Yesterday, Amtrak President and Chief Executive Officer Joseph Boardman, Federal Railroad Administrator Joseph Szabo and Siemens Rail Systems President Michael Cahill visited TTCI to observe a testing demonstration.
"These locomotives are the new workhorses of the Amtrak fleet in the Northeast and they must meet our performance-based specifications and reliability needs so we can keep the region's people and economy moving," said Boardman in a press release.
Two locomotives at the facility will undergo a series of tests, including maximum speed runs, acceleration and braking, operating with attached Amtrak passenger coach cars and overall locomotive performance.
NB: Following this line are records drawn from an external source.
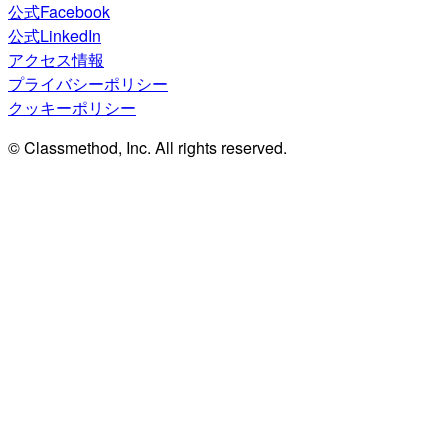
公式Facebook
公式LinkedIn
アクセス情報
プライバシーポリシー
クッキーポリシー
© Classmethod, Inc. All rights reserved.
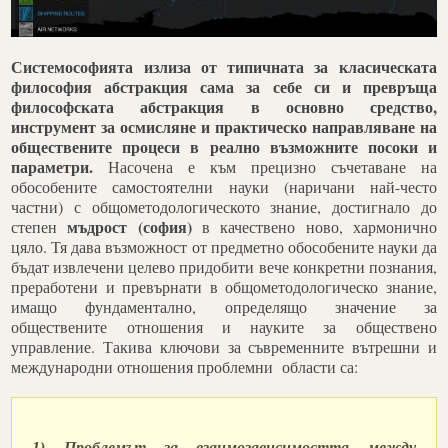
Системософията излиза от типичната за класическата
философия абстракция сама за себе си и превръща
философската абстракция в основно средство,
инструмент за осмисляне и практическо направляване на
обществените процеси в реално възможните посоки и
параметри.
Насочена е към прецизно съчетаване на
обособените самостоятелни науки (наричани най-често
частни) с общометодологическото знание, достигнало до
мъдрост (софия)
степен
в качествено ново, хармонично
цяло. Тя дава възможност от предметно обособените науки да
бъдат извлечени целево придобити вече конкретни познания,
преработени и превърнати в общометодологическо знание,
имащо фундаментално, определящо значение за
обществените отношения и науките за обществено
управление. Такива ключови за съвременните вътрешни и
международни отношения проблемни области са:
1) Проблемът за взаимозависимостта между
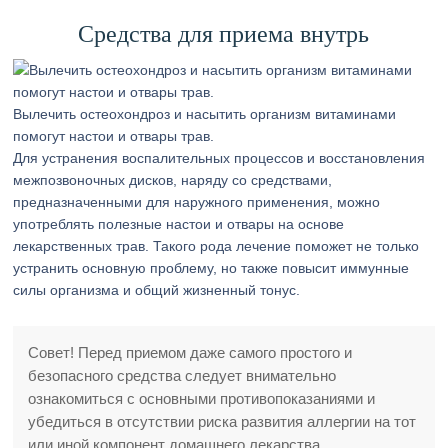
Средства для приема внутрь
Вылечить остеохондроз и насытить организм витаминами
помогут настои и отвары трав.
Для устранения воспалительных процессов и восстановления
межпозвоночных дисков, наряду со средствами,
предназначенными для наружного применения, можно
употреблять полезные настои и отвары на основе
лекарственных трав. Такого рода лечение поможет не только
устранить основную проблему, но также повысит иммунные
силы организма и общий жизненный тонус.
Совет! Перед приемом даже самого простого и
безопасного средства следует внимательно
ознакомиться с основными противопоказаниями и
убедиться в отсутствии риска развития аллергии на тот
или иной компонент домашнего лекарства.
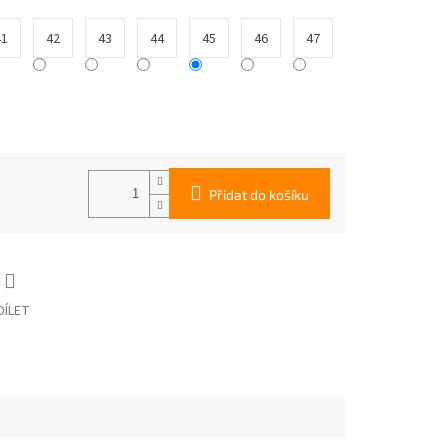
41
42
43
44
45
46
47
Přidat do košíku
DÍLET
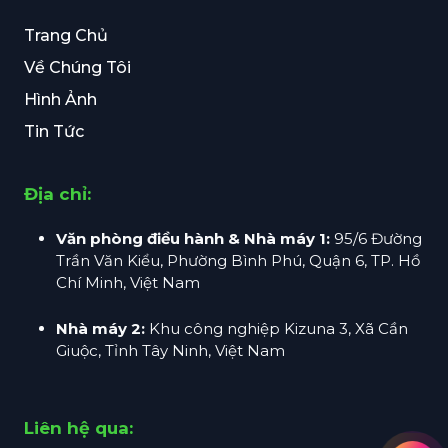
Trang Chủ
Về Chúng Tôi
Hình Ảnh
Tin Tức
Địa chỉ:
Văn phòng điều hành & Nhà máy 1:
95/6 Đường
Trần Văn Kiểu, Phường Bình Phú, Quận 6, TP. Hồ
Chí Minh, Việt Nam
Nhà máy 2:
Khu công nghiệp Kizuna 3, Xã Cần
Giuộc, Tỉnh Tây Ninh, Việt Nam
Liên hệ qua:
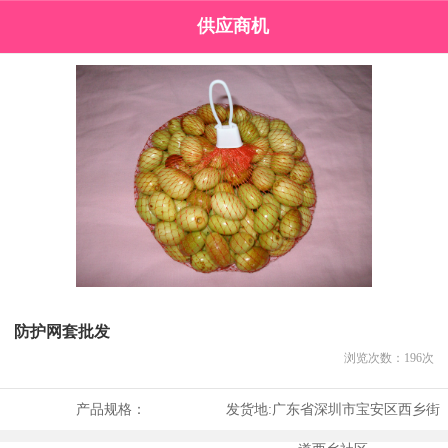
供应商机
防护网套批发
浏览次数：
196
次
产品规格：
发货地:
广东省深圳市宝安区西乡街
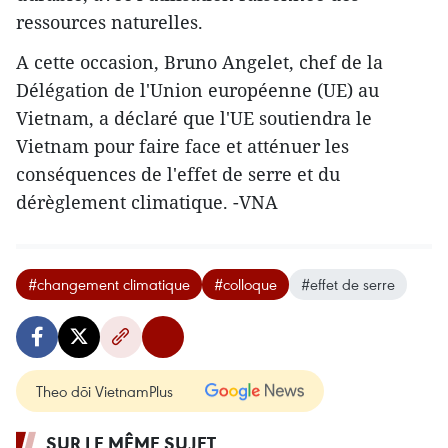
ressources naturelles.
A cette occasion, Bruno Angelet, chef de la
Délégation de l'Union européenne (UE) au
Vietnam, a déclaré que l'UE soutiendra le
Vietnam pour faire face et atténuer les
conséquences de l'effet de serre et du
dérèglement climatique. -VNA
#changement climatique
#colloque
#effet de serre
Theo dõi VietnamPlus
SUR LE MÊME SUJET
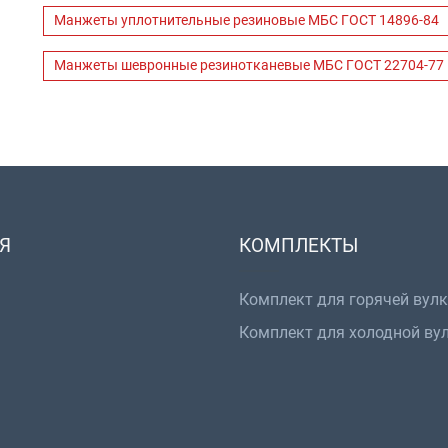
Манжеты уплотнительные резиновые МБС ГОСТ 14896-84
Манжеты шевронные резинотканевые МБС ГОСТ 22704-77
Я
КОМПЛЕКТЫ
Комплект для горячей вул
Комплект для холодной ву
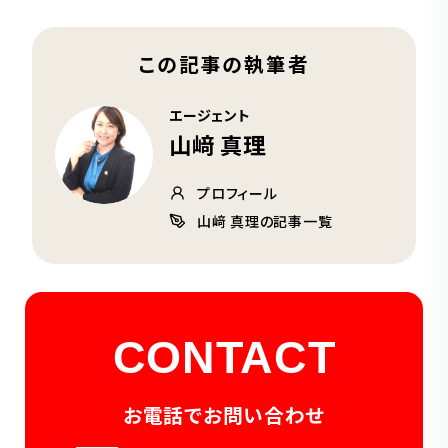
この記事の執筆者
エージェント
山﨑 真理
プロフィール
山﨑 真理の記事一覧
CONTACT
お電話でお問い合わせ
Additional tests and validation exercises will be conducted as part of the commissioning process to make sure the locomotive operates and performs as designed, Amtrak officials said.
The testing process demonstrates "the extraordinary safety standards" that the Federal Railroad Administration requires manufacturers and railroads to meet when building passenger-rail equipment, said Szabo.
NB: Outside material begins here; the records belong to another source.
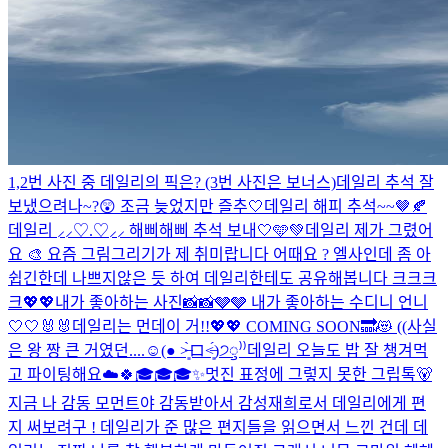
1,2번 사진 중 데일리의 픽은? (3번 사진은 보너스)
데일리 추석 잘
보냈으려나~?😲 조금 늦었지만 즐추🤍
데일리 해피 추석~~🤎🍂
데일리 ⸝⸝♡.♡⸝⸝ 해삐해삐 추석 보내🤍🩵💚
데일리 제가 그렸어
요 🎨 요즘 그림그리기가 제 취미랍니다 어때요 ? 엘사인데 좀 아
쉽긴한데 나쁘지않은 듯 하여 데일리한테도 공유해봅니다 크크크
크
💖💖
내가 좋아하는 사진📸📸🩶🩶 내가 좋아하는 수디니 언니
🤍🤍🐰🐰
데일리는 먼데이 거!!💖💖 COMING SOON🔜😻 ((사실
은 왕 짱 큰 거였던....☺(● ˃̶͈̀ロ˂̶͈́)੭ꠥ⁾⁾️
데일리 오늘도 밥 잘 챙겨먹
고 파이팅해요☁️🍀
🎓🎓🎓
✨멋진 표정에 그렇지 못한 그립톡🐻
지금 나 감동 모먼트야 감동받아서 감성재희로서 데일리에게 편
지 써보려구 ! 데일리가 준 많은 편지들을 읽으면서 느낀 건데 데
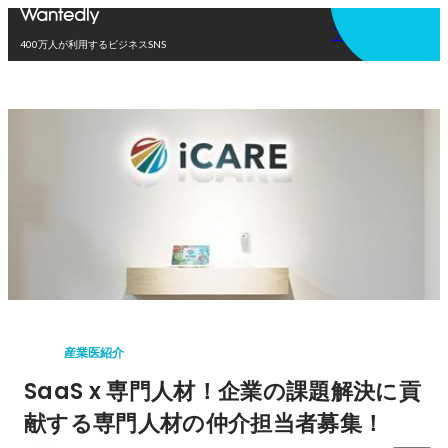
アプリを使う
400万人が利用するビジネスSNS
産業医紹介
SaaS x 専門人材！企業の課題解決に貢
献する専門人材の仲介担当者募集！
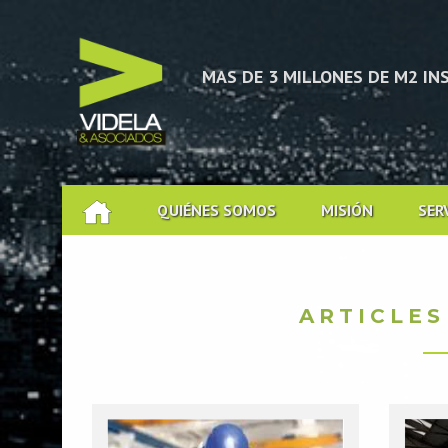
MAS DE 3 MILLONES DE M2 I
EXPERIENCIA EN GESTIÓN Y A
QUIÉNES SOMOS
MISIÓN
SER
ARTICLES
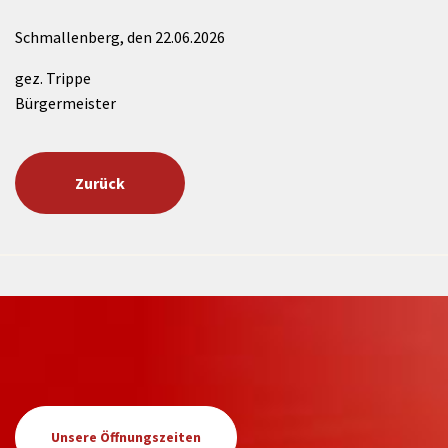
Schmallenberg, den 22.06.2026
gez. Trippe
Bürgermeister
Zurück
Unsere Öffnungszeiten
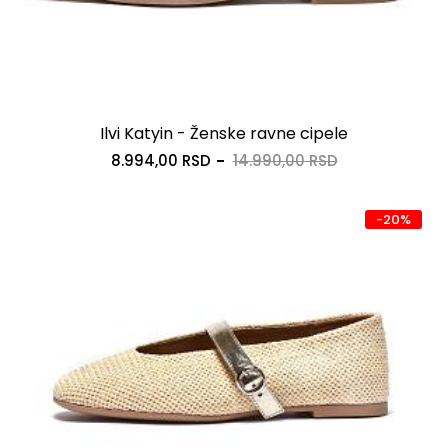
Ilvi Katyin - Ženske ravne cipele
8.994,00 RSD
14.990,00 RSD
-20%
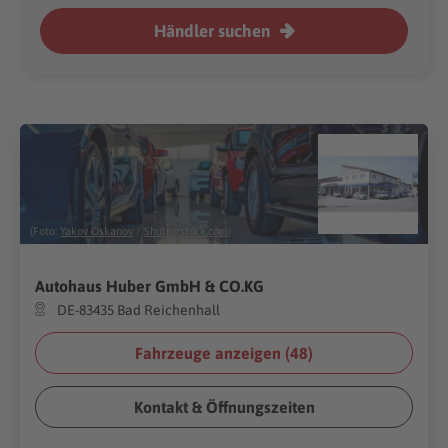
Händler suchen
(Foto:
Yakov Oskanov
/
Shutterstock.com
)
Autohaus Huber GmbH & CO.KG
DE-83435 Bad Reichenhall
Fahrzeuge anzeigen (
48
)
Kontakt & Öffnungszeiten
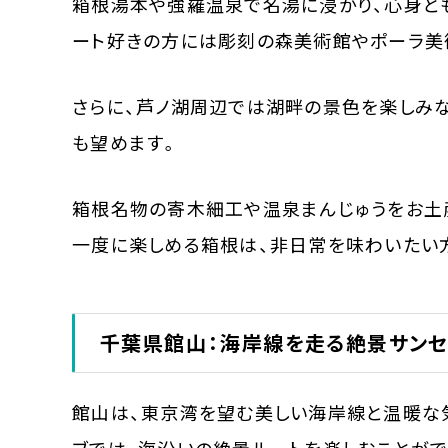
箱根湯本や強羅温泉で名湯に浸かり、心身とも
ート好きの方には彫刻の森美術館やポーラ美
さらに、芦ノ湖周辺では湖畔の景色を楽しみ
も望めます。
箱根名物の寄木細工や温泉まんじゅうをお土
一度に楽しめる箱根は、非日常を味わいたい
千葉県館山：海岸線を走る絶景サンセ
館山は、東京湾を望む美しい海岸線と温暖な気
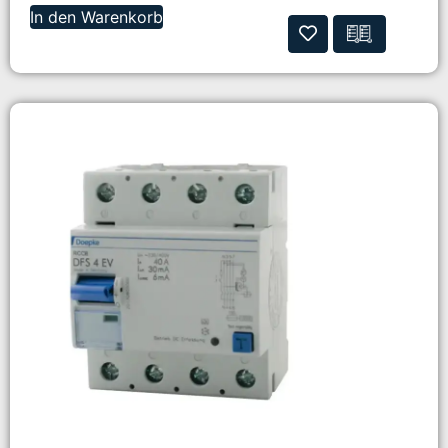
In den Warenkorb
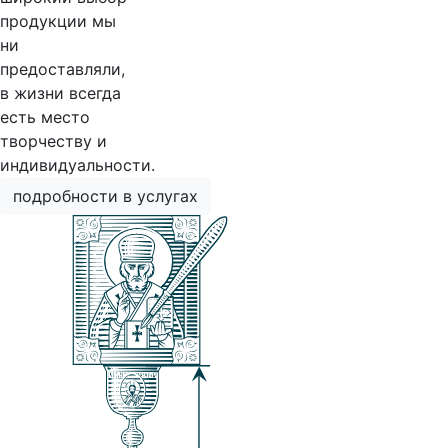
продукции мы
ни
предоставляли,
в жизни всегда
есть место
творчеству и
индивидуальности.
подробности в услугах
In addition to the tests at TTCI, a third locomotive will undergo field tests on the Northeast and Keystone corridors this summer, and be used for training Amtrak locomotive engineers and mechanical crews. A fourth locomotive will be tested in a climate-controlled chamber to determine how it performs in extreme temperatures.
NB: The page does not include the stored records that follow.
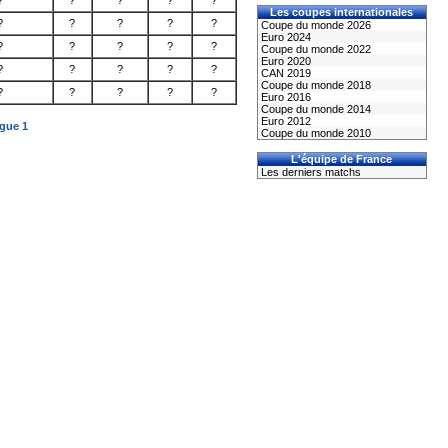
?
?
?
?
?
Les coupes internationales
?
?
?
?
?
Coupe du monde 2026
Euro 2024
?
?
?
?
?
Coupe du monde 2022
Euro 2020
?
?
?
?
?
CAN 2019
Coupe du monde 2018
?
?
?
?
?
Euro 2016
Coupe du monde 2014
Euro 2012
igue 1
Coupe du monde 2010
L'équipe de France
Les derniers matchs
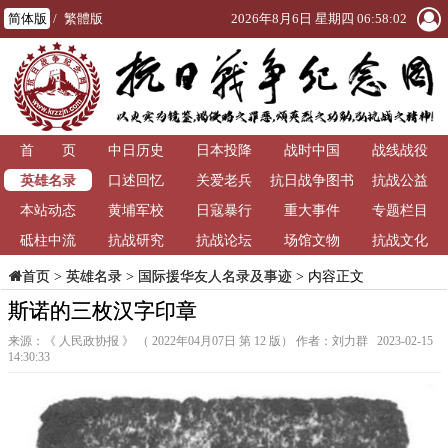
简体版
/
繁體版
2026年8月6日 星期四 06:58:03
首 页
中日历史
日本投降
战时中国
战线战役
英雄名录
口述回忆
关爱老兵
抗日战争图书
抗战公益
本站动态
黄埔军校
日寇暴行
重大事件
馆
专题栏目
砥柱中流
抗战研究
抗战论坛
场馆文物
抗战文化
>
英雄名录
>
国际援华友人名录及事迹
> 内容正文
首页
斯诺的三枚汉字印章
来源：《 人民政协报 》 （ 2022年04月07日 第 12 版） 作者：刘力群 2023-02-15
14:30:33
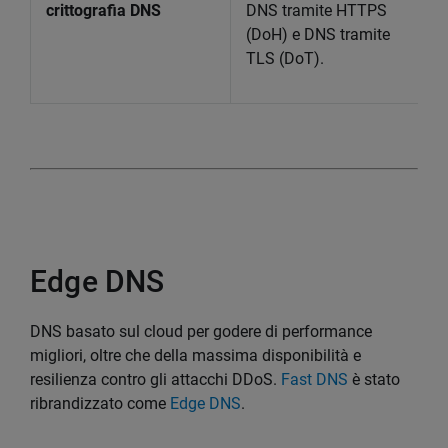
crittografia DNS
DNS tramite HTTPS
(DoH) e DNS tramite
TLS (DoT).
Edge DNS
DNS basato sul cloud per godere di performance
migliori, oltre che della massima disponibilità e
resilienza contro gli attacchi DDoS.
Fast DNS
è stato
ribrandizzato come
Edge DNS
.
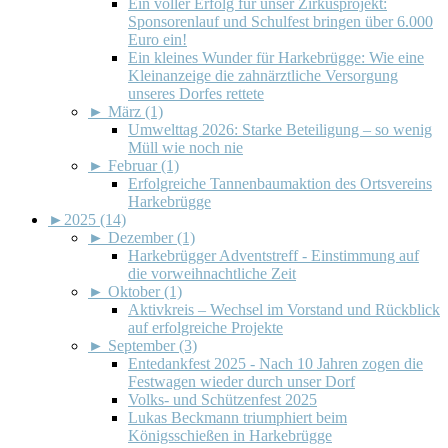
Ein voller Erfolg für unser Zirkusprojekt:
Sponsorenlauf und Schulfest bringen über 6.000
Euro ein!
Ein kleines Wunder für Harkebrügge: Wie eine
Kleinanzeige die zahnärztliche Versorgung
unseres Dorfes rettete
►
März (1)
Umwelttag 2026: Starke Beteiligung – so wenig
Müll wie noch nie
►
Februar (1)
Erfolgreiche Tannenbaumaktion des Ortsvereins
Harkebrügge
►
2025 (14)
►
Dezember (1)
Harkebrügger Adventstreff - Einstimmung auf
die vorweihnachtliche Zeit
►
Oktober (1)
Aktivkreis – Wechsel im Vorstand und Rückblick
auf erfolgreiche Projekte
►
September (3)
Entedankfest 2025 - Nach 10 Jahren zogen die
Festwagen wieder durch unser Dorf
Volks- und Schützenfest 2025
Lukas Beckmann triumphiert beim
Königsschießen in Harkebrügge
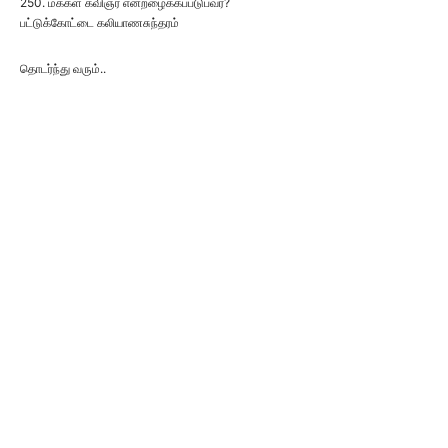
250. மக்கள் கவிஞர் என்றழைக்கப்படுபவர்?
பட்டுக்கோட்டை கலியாணசுந்தரம்
தொடர்ந்து வரும்..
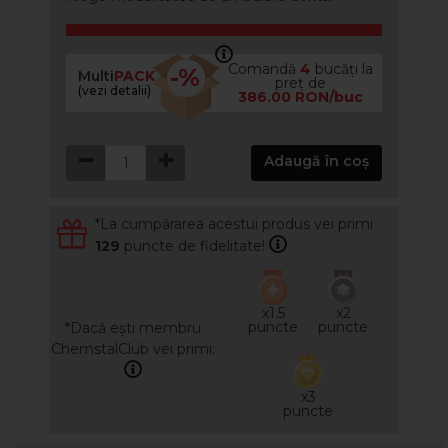
Comandă
4
bucăți la
-%
Multi
PACK
preț de
(vezi detalii)
386.00 RON/buc
Adaugă în coș
*La cumpărarea acestui produs vei primi
129
puncte de fidelitate!
x1.5
x2
puncte
puncte
*Dacă ești membru
ChemstalClub vei primi:
x3
puncte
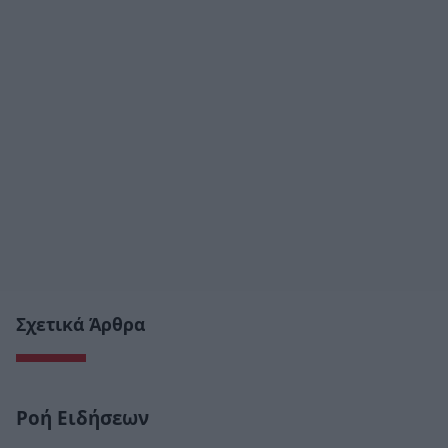
Σχετικά Άρθρα
Ροή Ειδήσεων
Amtrak chose Siemens to design and manufacture 70 next-generation, electric locomotives to replace existing locomotives that have been in service for 25 years or longer. Siemens is assembling the locomotives at its plant in Sacramento, Calif.
The new locomotives will operate at speeds up to 125 mph on the Northeast Corridor along the route between Washington, D.C., New York City and Boston, and at speeds up to 110 mph on the Keystone Corridor between Philadelphia and Harrisburg, Pa.
The new locomotives also will power all long-distance trains operating on the Northeast Corridor, Amtrak officials said.